Roger Adams was an American organic chemist who was born in Boston in 1889 to the prominent Adam’s family. He was a direct descendant of the grandfather of one of America’s founding fathers, John Adams. In 1900, his family moved to Cambridge, Massachusetts where he attended Harvard University and graduated with a Bachelor’s degree in Chemistry in 1909. He later completed his PhD at Radcliffe University in 1912, while studying under the auspices of professor H.A. Torrey and others. After studying abroad in Berlin, Germany, he returned to Harvard where he was hired as a research assistant and later as a professor before eventually beginning his own research program.
In 1916, Adams began working as an assistant professor at the University of Illinois at Urbana-Champaign, ultimately becoming the head of his department in 1926. During his 56-year academic career at UIUC, he made a number of significant discoveries in the field of organic chemistry. Interestingly, from 1940 to 1949, Adams worked for the Federal Bureau of Narcotics under Harry Anslinger who wanted to find the so-called “active principle” in “marihuana”. Adams conducted 27 studies on cannabis, all published in the American Journal of Chemistry. Throughout his research for the FBN, he made a series of major discoveries in cannabis, including the identification and isolation of CBD, CBN and the creation of a number of synthetic cannabinoid analogs. Most notable and relevant to this article, however, was his discovery of THC in 1940.

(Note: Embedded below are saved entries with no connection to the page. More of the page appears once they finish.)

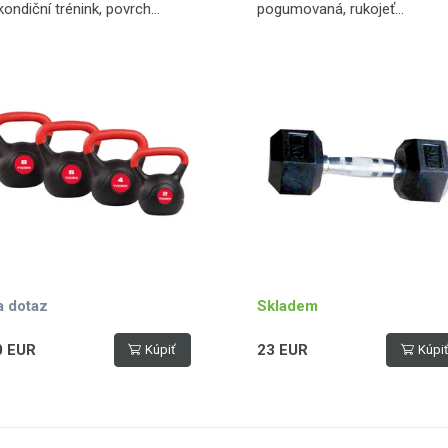
kondiční trénink, povrch
pogumovaná, rukojeť
PVC, černá - červená
s protiskluzovým
vroubkováním
a dotaz
Skladem
0 EUR
23 EUR
Kúpiť
Kúpi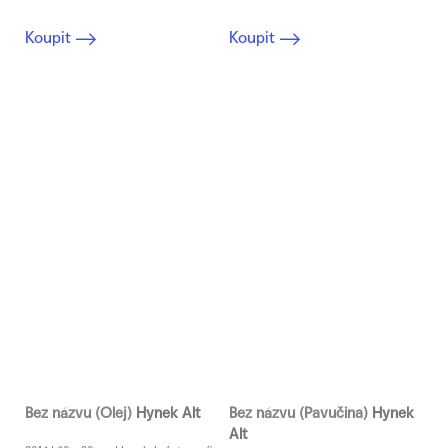
Koupit
Koupit
Bez názvu (Olej)
Hynek Alt
Bez názvu (Pavučina)
Hynek
Alt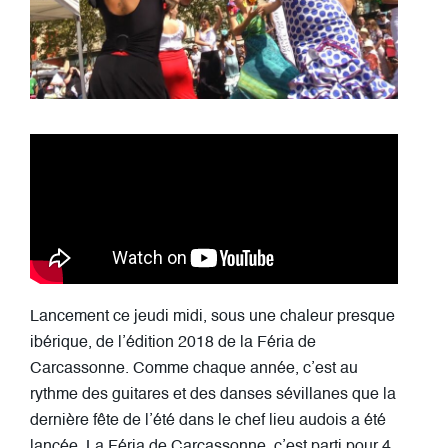
Lancement ce jeudi midi, sous une chaleur presque
ibérique, de l’édition 2018 de la Féria de
Carcassonne. Comme chaque année, c’est au
rythme des guitares et des danses sévillanes que la
dernière fête de l’été dans le chef lieu audois a été
lancée. La Féria de Carcassonne, c’est parti pour 4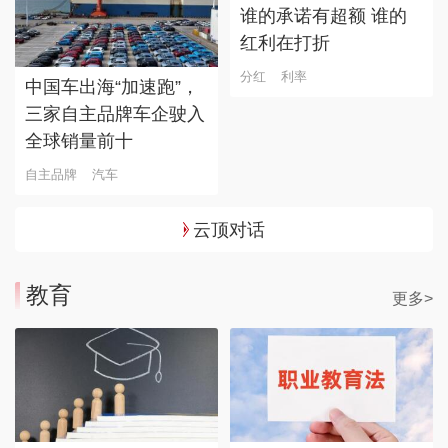
谁的承诺有超额 谁的
红利在打折
分红
利率
中国车出海“加速跑”，
三家自主品牌车企驶入
全球销量前十
自主品牌
汽车
云顶对话
教育
更多>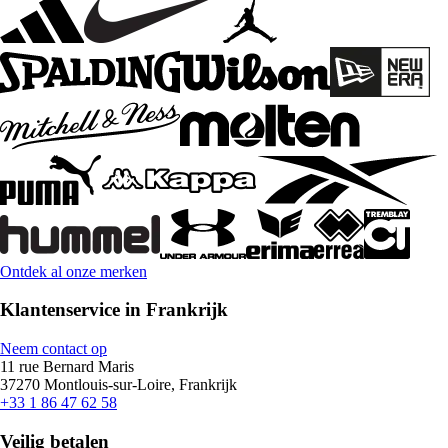
Ontdek al onze merken
Klantenservice in Frankrijk
Neem contact op
11 rue Bernard Maris
37270 Montlouis-sur-Loire, Frankrijk
+33 1 86 47 62 58
Veilig betalen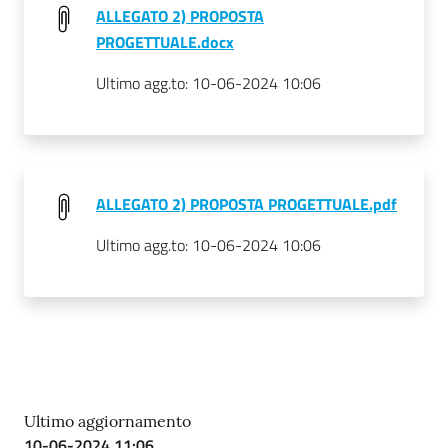
ALLEGATO 2) PROPOSTA
PROGETTUALE.docx
Ultimo agg.to:
10-06-2024 10:06
ALLEGATO 2) PROPOSTA PROGETTUALE.pdf
Ultimo agg.to:
10-06-2024 10:06
Ultimo aggiornamento
10-06-2024 11:06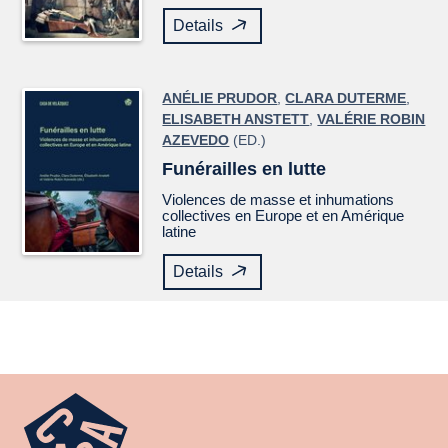
Details
ANÉLIE PRUDOR
,
CLARA DUTERME
,
ELISABETH ANSTETT
,
VALÉRIE ROBIN
AZEVEDO
(ED.)
Funérailles en lutte
Violences de masse et inhumations
collectives en Europe et en Amérique
latine
Details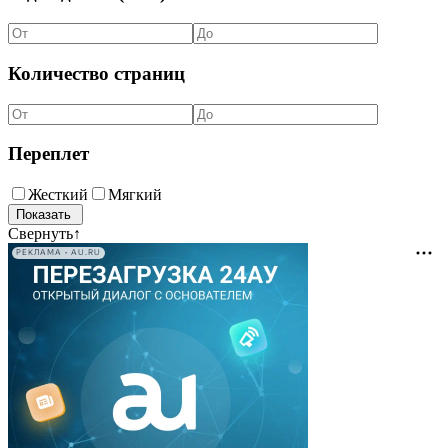
Количество страниц
Переплет
Жесткий
Мягкий
Свернуть
↑
РЕКЛАМА • AU.RU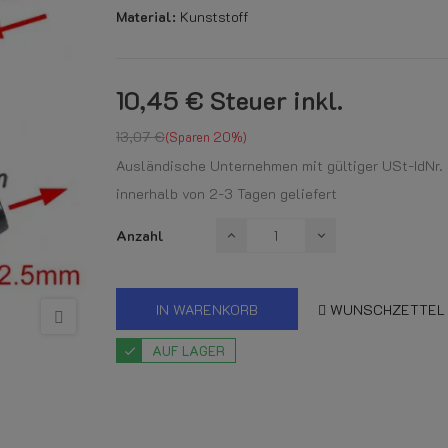
Material:
Kunststoff
10,45 €
Steuer inkl.
13,07 €
Sparen 20%
Ausländische Unternehmen mit gültiger USt-IdNr. k
innerhalb von 2-3 Tagen geliefert
Anzahl
IN WARENKORB
WUNSCHZETTEL
AUF LAGER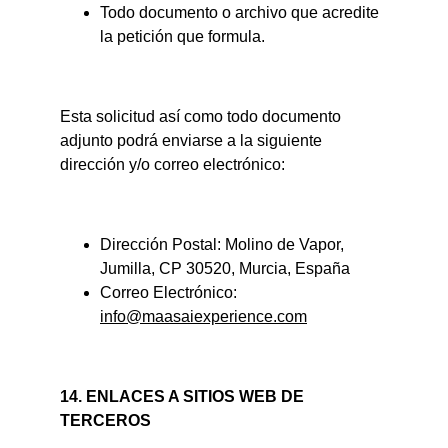
Todo documento o archivo que acredite 
la petición que formula.
Esta solicitud así como todo documento 
adjunto podrá enviarse a la siguiente 
dirección y/o correo electrónico:
Dirección Postal: Molino de Vapor, 
Jumilla, CP 30520, Murcia, España
Correo Electrónico: 
info@maasaiexperience.com
14. ENLACES A SITIOS WEB DE 
TERCEROS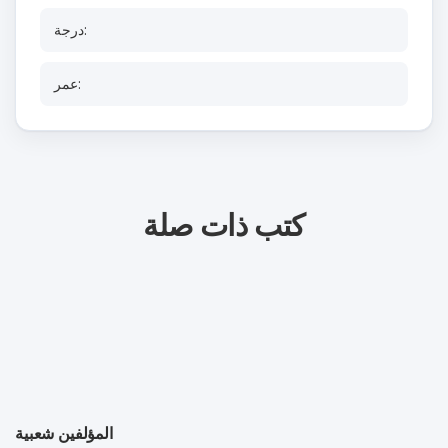
درجة:
عمر:
كتب ذات صلة
المؤلفين شعبية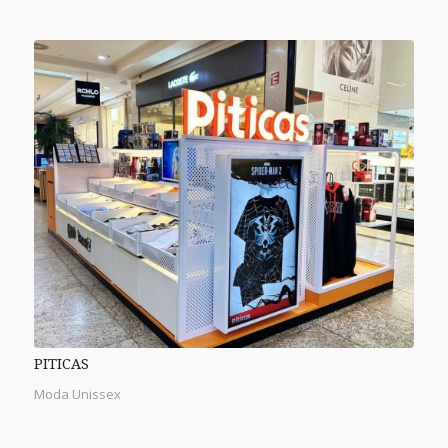
PITICAS
Moda Unissex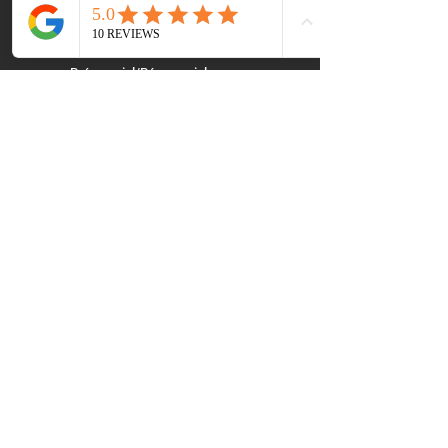
Paternidade
Pré-nupcial/Pós-nupcial
Pensão alimentícia
Custódia de criança
Entre em contato
E-mail
Veronica@lopezcallejalaw.com
Office@lopezcallejalaw.com
Telefone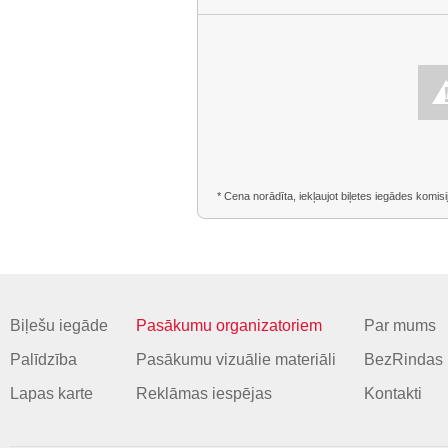
* Cena norādīta, iekļaujot biļetes iegādes komisi
Biļešu iegāde
Pasākumu organizatoriem
Par mums
Palīdzība
Pasākumu vizuālie materiāli
BezRindas 
Lapas karte
Reklāmas iespējas
Kontakti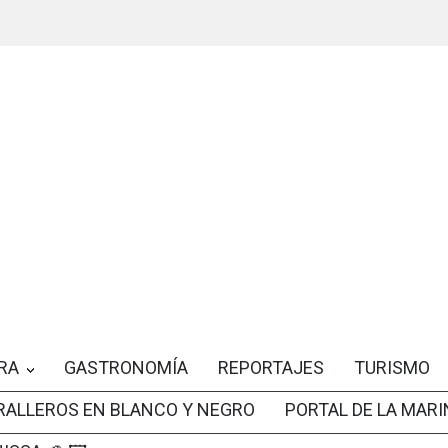
RA
GASTRONOMÍA
REPORTAJES
TURISMO
RALLEROS EN BLANCO Y NEGRO
PORTAL DE LA MARI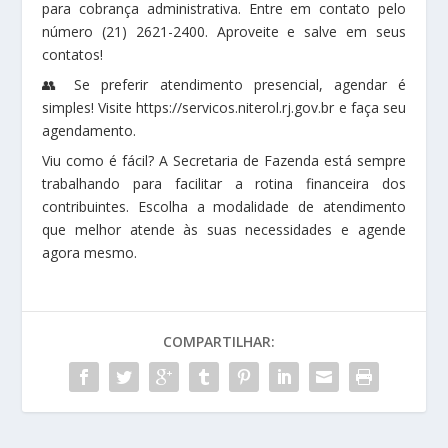
para cobrança administrativa. Entre em contato pelo
número (21) 2621-2400. Aproveite e salve em seus
contatos!
👥 Se preferir atendimento presencial, agendar é
simples! Visite https://servicos.niterol.rj.gov.br e faça seu
agendamento.
Viu como é fácil? A Secretaria de Fazenda está sempre
trabalhando para facilitar a rotina financeira dos
contribuintes. Escolha a modalidade de atendimento
que melhor atende às suas necessidades e agende
agora mesmo.
COMPARTILHAR: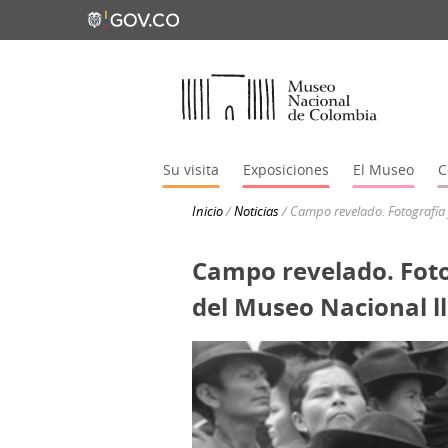
Su visita
Exposiciones
El Museo
C
Inicio
/
Noticias
/
Campo revelado. Fotografía 
Campo revelado. Fotog
del Museo Nacional ll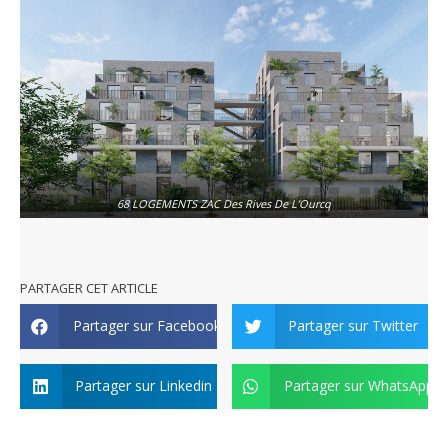
68 LOGEMENTS ZAC Des Rives De L’Ourcq
PARTAGER CET ARTICLE
Partager sur Facebook
Partager sur Twitter
Partager sur Linkedin
Partager sur WhatsApp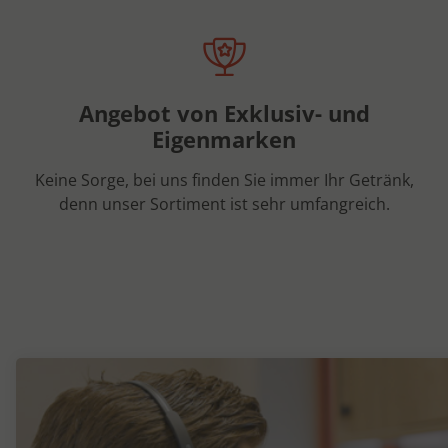
Angebot von Exklusiv- und
Eigenmarken
Keine Sorge, bei uns finden Sie immer Ihr Getränk,
denn unser Sortiment ist sehr umfangreich.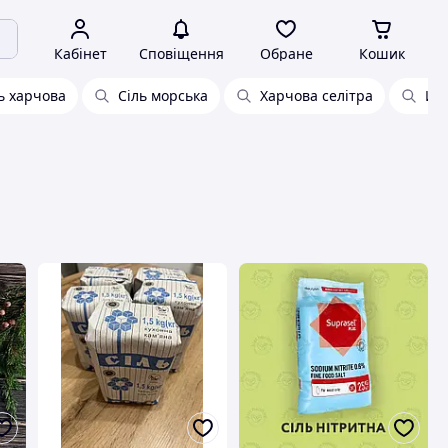
Кабінет
Сповіщення
Обране
Кошик
ь харчова
Сіль морська
Харчова селітра
Йод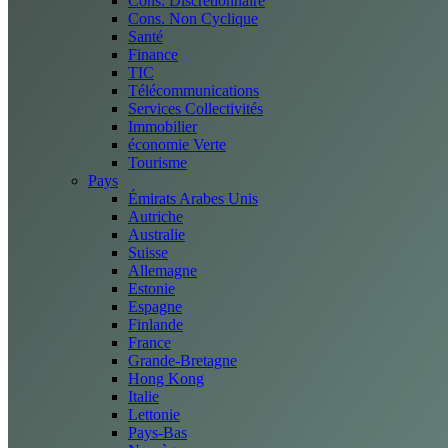
Cons. Discrétionnaire
Cons. Non Cyclique
Santé
Finance
TIC
Télécommunications
Services Collectivités
Immobilier
économie Verte
Tourisme
Pays
Émirats Arabes Unis
Autriche
Australie
Suisse
Allemagne
Estonie
Espagne
Finlande
France
Grande-Bretagne
Hong Kong
Italie
Lettonie
Pays-Bas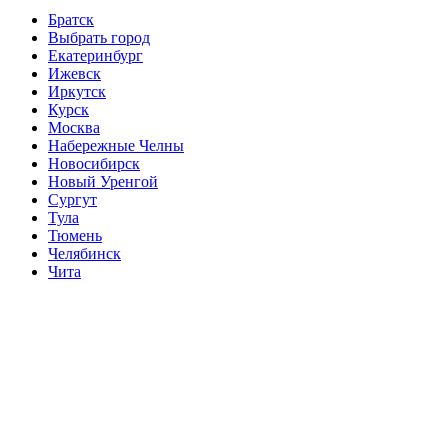
Братск
Выбрать город
Екатеринбург
Ижевск
Иркутск
Курск
Москва
Набережные Челны
Новосибирск
Новый Уренгой
Сургут
Тула
Тюмень
Челябинск
Чита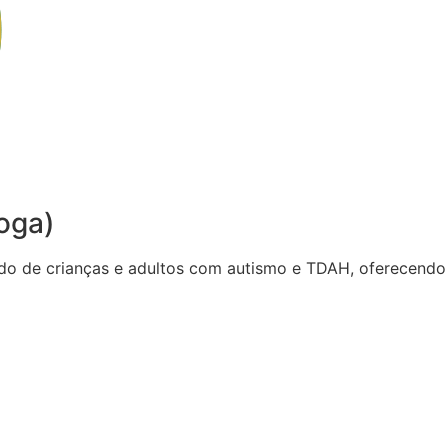
oga)
do de crianças e adultos com autismo e TDAH, oferecendo 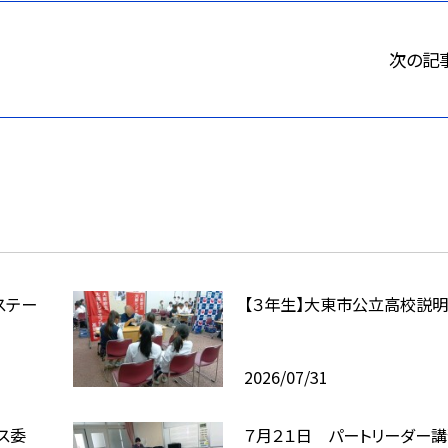
次の記
ンドステー
【３年生】大東市公立高校説
2026/07/31
ス委
７月２１日 パートリーダー講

That’s right, when Raphael Mechoulam was only 11 years old, Roger Adams had already discovered THC, and the scientific literature still exists to prove it.
In a study in the Journal of the American Chemical Society titled Structure of Cannabidiol: Isomerization to Tetrahydrocannabinols, for example, Adams described a process of chemical reactions to convert CBD to THC.
Numerous other Adams studies are a click away on the internet making reference to THC, and even displaying it’s (inferred) chemical structure. I say inferred because, remember, the technologies that were later available to Mechoulam and his associates allowed the precise chemical structure of cannabinoids to be known, whereas Roger Adams in the 1940’s could only make educated guesses as to what a THC molecule looked like. And guess what… he essentially got it right.
It’s also important to note that Adams’ work was by no means the first attempt to find the active principles of cannabis. A number of other researchers before him, going back to the mid-1800’s, had made efforts to discover what gave cannabis and hashish their psychoactive effects.
But, as far as I am aware after looking into the subject, Roger Adams and associates were the first to properly identify THC, Delta-9-Tetrahydrocannabinol, as the active psychoactive compound in cannabis, in 1940. It could be that more information is eventually uncovered that proves an even earlier discovery of THC, but one thing’s for sure: it’s a mistake to claim that it took place in Israel in 1964. Even Mechoulam himself has not explicitly stated (as far as I can find) that he made the discovery. This contention is maintained mostly by cannabis media sources, blogs, and documentaries, and simply hasn’t been corrected yet.